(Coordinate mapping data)

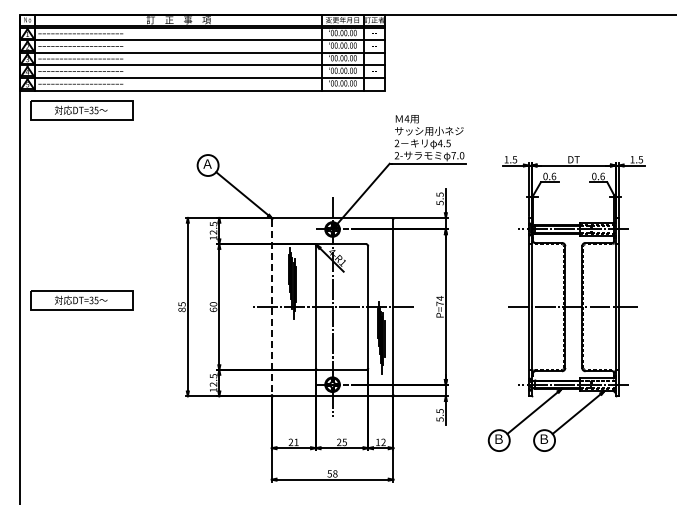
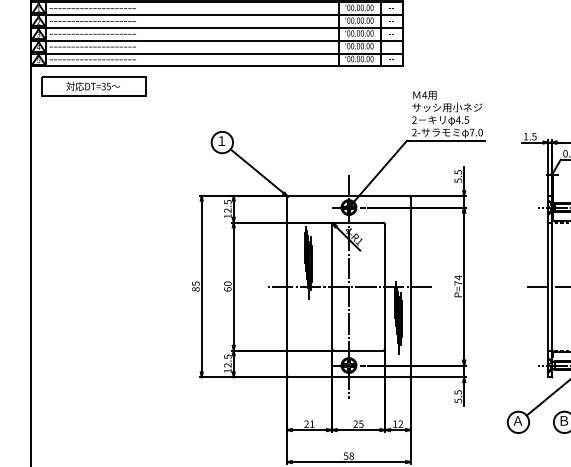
text: (207, 164) -> (221, 141), Ａ -> １
part: (81, 300) -> (93, 279), removed
line: (271, 307) -> (286, 286), dashed -> solid
text: (498, 438) -> (517, 420), Ｂ -> Ａ

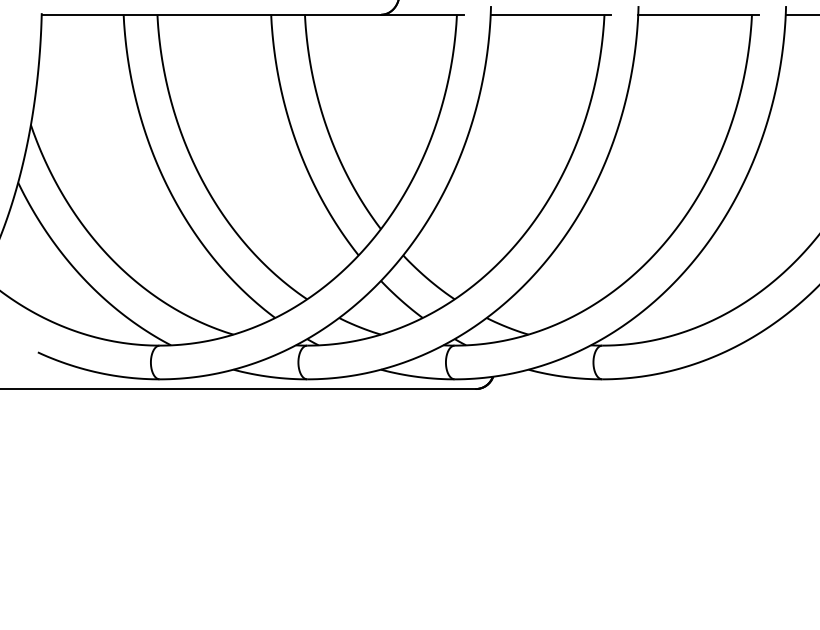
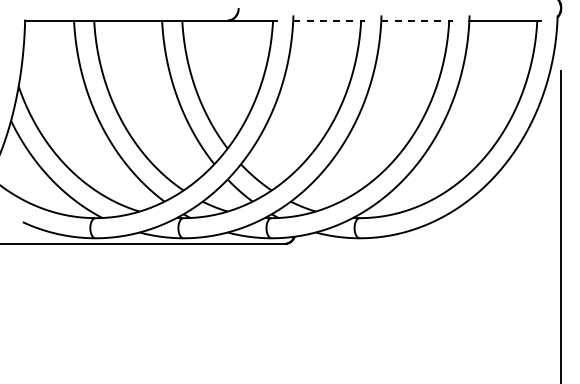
line: (551, 14) -> (329, 20), solid -> dashed
line: (698, 14) -> (417, 20), solid -> dashed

TASK GOAL: Retype exactly the lines from the line containing "text: (498, 438) -> (517, 420), Ｂ -> Ａ" through the end of the entries above, including both ends, and leave every picture out.

TASK SOLUTION:
text: (498, 438) -> (517, 420), Ｂ -> Ａ

line: (551, 14) -> (329, 20), solid -> dashed
line: (698, 14) -> (417, 20), solid -> dashed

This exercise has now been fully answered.